Projections from the University of Tennessee indicated that from 2007 through 2012, Mississippi saw online or electronic commerce — e-commerce — generate some $2.384 billion in sales taxes due.  Over the same period, Mississippi was projected to actually collect $1.815 billion in sales taxes. Uncollected e-commerce taxes from 2007 through 2012 in Mississippi were projected at $616.5 million.

Now, that $616.5 million doesn’t represent a tax increase. It represents 7 percent sales taxes due but not paid because the state isn’t collecting it. It represents sales taxes that some taxpayers are failing to pay while their neighbors dutifully pay through the nose.

There have been multiple state legislative efforts to address this tax inequity, but business interests representing companies that enjoyed an online 7 percent competitive edge over mom-and-pop traditional merchants have so far been able to beat back those efforts by labeling them as “tax increases.”

Since when is requiring all customers to pay the same sales tax rate a tax increase?

Even former Gov. Haley Barbour — who while facing the voters in Mississippi was famously “against raising anybody’s taxes” — is now banging the drum for congressional action to bring equity to e-commerce.  

In 2011, Barbour said: “Fifteen years ago, when e-commerce was still a nascent industry, it made sense to exempt startups like Amazon.com from collecting and remitting sales taxes in states where they had no facilities. But today, e-commerce has grown, and there is simply no longer a compelling reason for government to continue giving online retailers special treatment over small businesses.”

 “Failure to level the playing field threatens to, and in fact has, run many of them out of business, taking with them jobs and the sizable contribution they make to not just our community culture, but to the organizations who have long benefited from their charitable involvement,” Barbour wrote.

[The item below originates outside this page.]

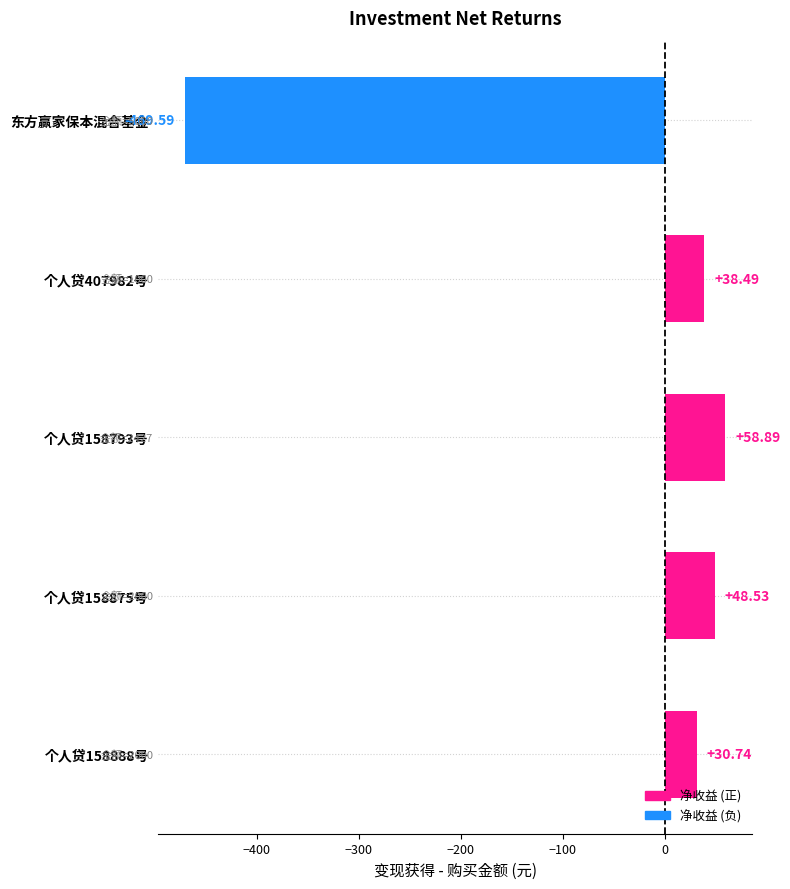

How many bars are there in total?

5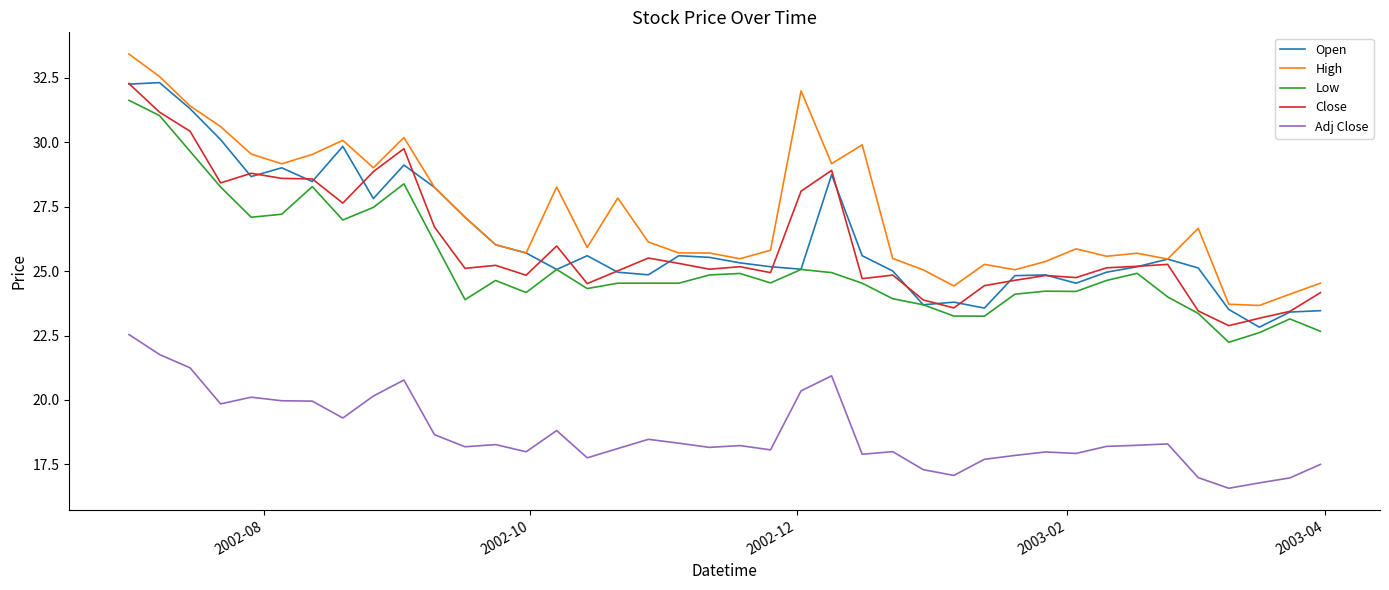

True or false: Adj Close and Close intersect in this chart.

False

Barbour isn’t the only former or current GOP governor supporting the move. Back in July, Govs. Robert Bentley of Alabama, Tom Corbett of Pennsylvania, Mitch Daniels of Indiana, Dennis Daugaard of South Dakota, Bill Haslam of Tennessee, Paul LePage of Maine and Rick Synder of Michigan sent a letter to the congressional leadership to support enactment of the U.S. Senate version of internett sales tax equity legislation in that chamber known as the Marketplace Fairness Act.

Congress has the power to either enable or block states from making everyone pay the same sales tax — and Congress should give states that responsibility.